_EXCERPTED TEXT_.
Luckily, they were able to get through the chat, which gave the TV presenter the opportunity to touch on more sensitive topics with Dave – something he says would have been a “remiss” if he chose to ignore.
“I think the highlight for me was that we told his story really well. And actually we didn’t miss anything out. There’s some pretty serious stuff that you’d be remiss if you didn’t cover, say the Nirvana years, but there’s not a lot that he hasn’t said about the Nirvana years but at the same time, if you’re telling the story of this incredible story of this man in rock music, then to not talk about one of the biggest bands in the world and his friend’s mental health and where that left them, would have been a remiss, so it’s a hard one as to how you tread that, and I think, you just have to try and do it with empathy.”
Dermot’s episode with Dave will air on BBC Two on March 27th, and over the year he’ll be joined by more celebrity guests.
Later this year, he’ll host the virtual BAFTAs alongside Clara Amfo and Edith Bowman.
Viewers were expecting to see him back on The X Factor, which he has hosted since 2007, minus a one year break in 2015.
However, it’s unlikely the show will return for 2021, with reports suggesting it’ll be back on air in 2022.
“I’d be very surprised, well, I pretty much know it’s not going to come back this year,” Dermot told us.
Speaking of the show’s break in 2019 and 2020, he continued: “I think when we had a rest, we thought that was probably the right decision. What shape it comes back in, I don’t know. I’m in two minds, because half of me thinks there’s a reason why we rested it, because we were doing the same thing but then again, there is a real sense of simplicity to that show I love, which is great singers and great characters. It’s a celebration of British eccentricity! Let’s just get them out there and see where we end up.”

_REQUIRED WORK_.
(A) Reproduce, word for word, the portion of the article about Dermot that begins with the words containing "Dermot’s episode with" and ends with "air in 2022.".
(B) Extend the article about Dermot past its final sentence.
The listing plays no part in this work.

_STORED DATA_.
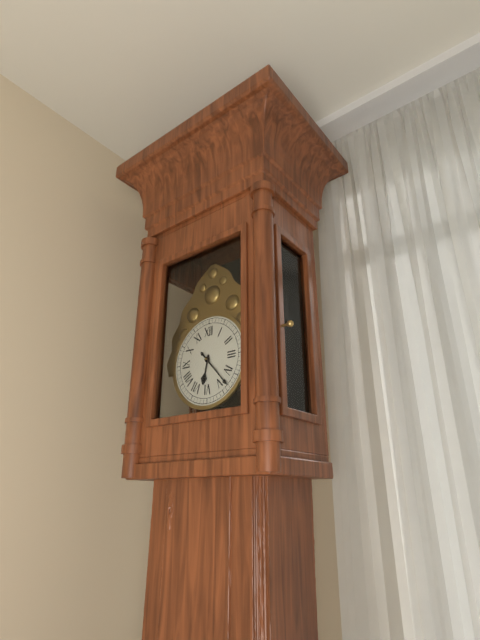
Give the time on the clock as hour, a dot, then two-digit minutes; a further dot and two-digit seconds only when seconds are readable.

_EXERCISE RESULTS_.
(A)
Dermot’s episode with Dave will air on BBC Two on March 27th, and over the year he’ll be joined by more celebrity guests.
Later this year, he’ll host the virtual BAFTAs alongside Clara Amfo and Edith Bowman.
Viewers were expecting to see him back on The X Factor, which he has hosted since 2007, minus a one year break in 2015.
However, it’s unlikely the show will return for 2021, with reports suggesting it’ll be back on air in 2022.

(B)
Dermot thinks The X Factor needs to continue moving with the times and adapt to changes in the music industry in order to thrive upon its return.
He said: “I think what’s interesting about the show is that it very much evolved to always mirror how people make music. So, when we first started, I know that the judges found it quite uncomfortable, particularly for Simon, when people would come on and go, ‘Tell me who you want me to be and I’ll do it,’ and you won’t get a career if you do that.”
Referencing previous stars of the show, he added: “All the people who have succeeded on that show are people who have walked to the beat of their own drum like, James Arthur and Ella Henderson. Even One Direction, who were a boyband, were very much a boyband who did things the way they wanted to do it, and you only have to see how well they’ve done off the back of it – Harry and Niall particularly. Whereas people towards the end were coming on and going, ‘Oh I’ve written half my album and I just need a leg up.’ And I think, if we do come back, that’s the area we need to inhabit – just actually giving people a leg up into the music industry.”